Saved entries
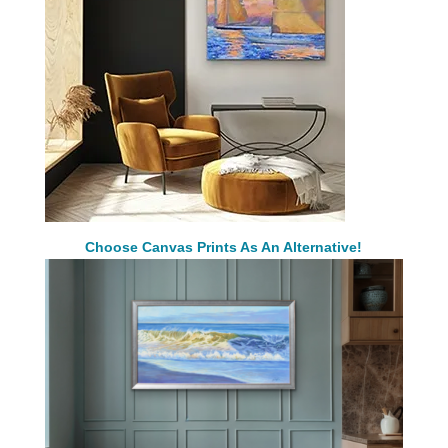
Choose Canvas Prints As An Alternative!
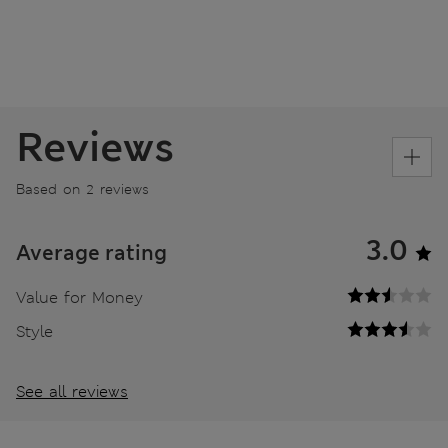
Reviews
Based on 2 reviews
3.0
Average rating
Value for Money
Style
See all reviews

YOUR OBJECTIVE ->
Rewrite the lines of the saved entries with "Value for Money" changed to "Price" and everything else kept the same. Leave the pictures out.

ANSWER TO THE EXERCISE ->
Choose Canvas Prints As An Alternative!
Reviews
Based on 2 reviews
3.0
Average rating
Price
Style
See all reviews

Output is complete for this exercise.